#VU123307 Incomplete Filtering of Special Elements in validator.js - CVE-2025-12758
Published: February 26, 2026
Vulnerability identifier: #VU123307
Vulnerability risk: High
CVSSv4.0: CVSS:4.0/AV:N/AC:L/AT:N/PR:N/UI:N/VC:N/VI:N/VA:H/SC:N/SI:N/SA:N/E:U/U:Amber
CVE-ID: CVE-2025-12758
CWE-ID: CWE-791
Exploitation vector: Remote access
Exploit availability:
No public exploit available
Vulnerable software:
validator.js
validator.js
Software vendor:
validatorjs
validatorjs
Description
The vulnerability allows a remote attacker to perform a denial of service (DoS) attack.
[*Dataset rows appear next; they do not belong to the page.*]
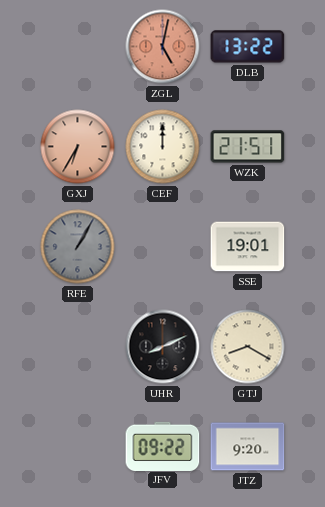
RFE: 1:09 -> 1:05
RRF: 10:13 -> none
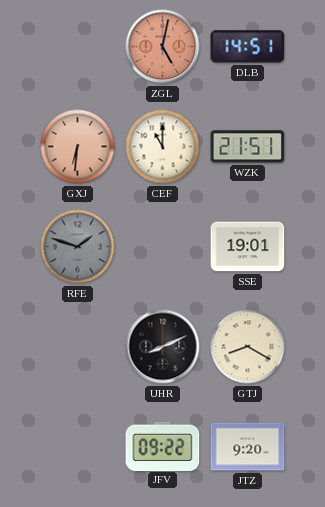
DLB: 13:22 -> 14:51
GXJ: 6:35 -> 6:31
CEF: 12:00 -> 11:00
RFE: 1:05 -> 1:48
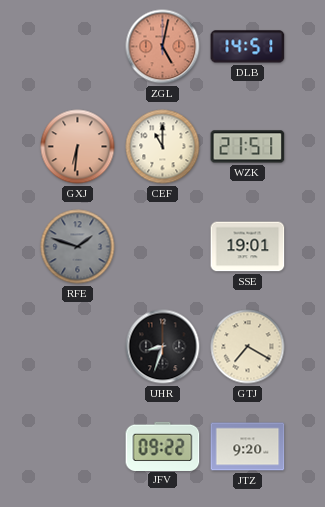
UHR: 8:11 -> 8:33
GTJ: 8:20 -> 7:20
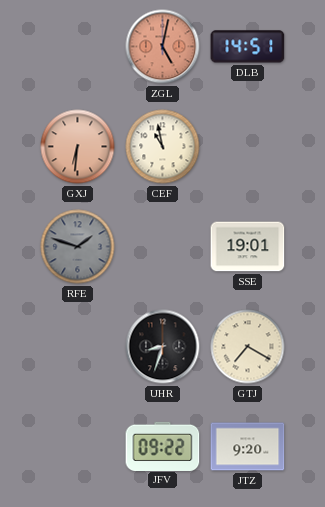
CEF: 11:00 -> 10:58
WZK: 21:51 -> none
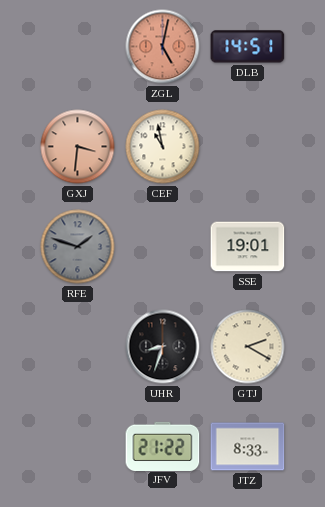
GXJ: 6:31 -> 3:31
GTJ: 7:20 -> 2:20
JFV: 09:22 -> 21:22
JTZ: 9:20 -> 8:33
The vulnerability exists due to Incomplete Filtering of One or More Instances of Special Elements in the isLength() function that does not take into account Unicode variation selectors (uFE0F, uFE0E) appearing in a sequence which lead to improper string length calculation. A remote attacker can trick an application into using isLength for input validation accepting strings significantly longer than intended, resulting in issues like data truncation in databases, buffer overflows in other system components, or denial-of-service
Remediation
Install updates from vendor's website.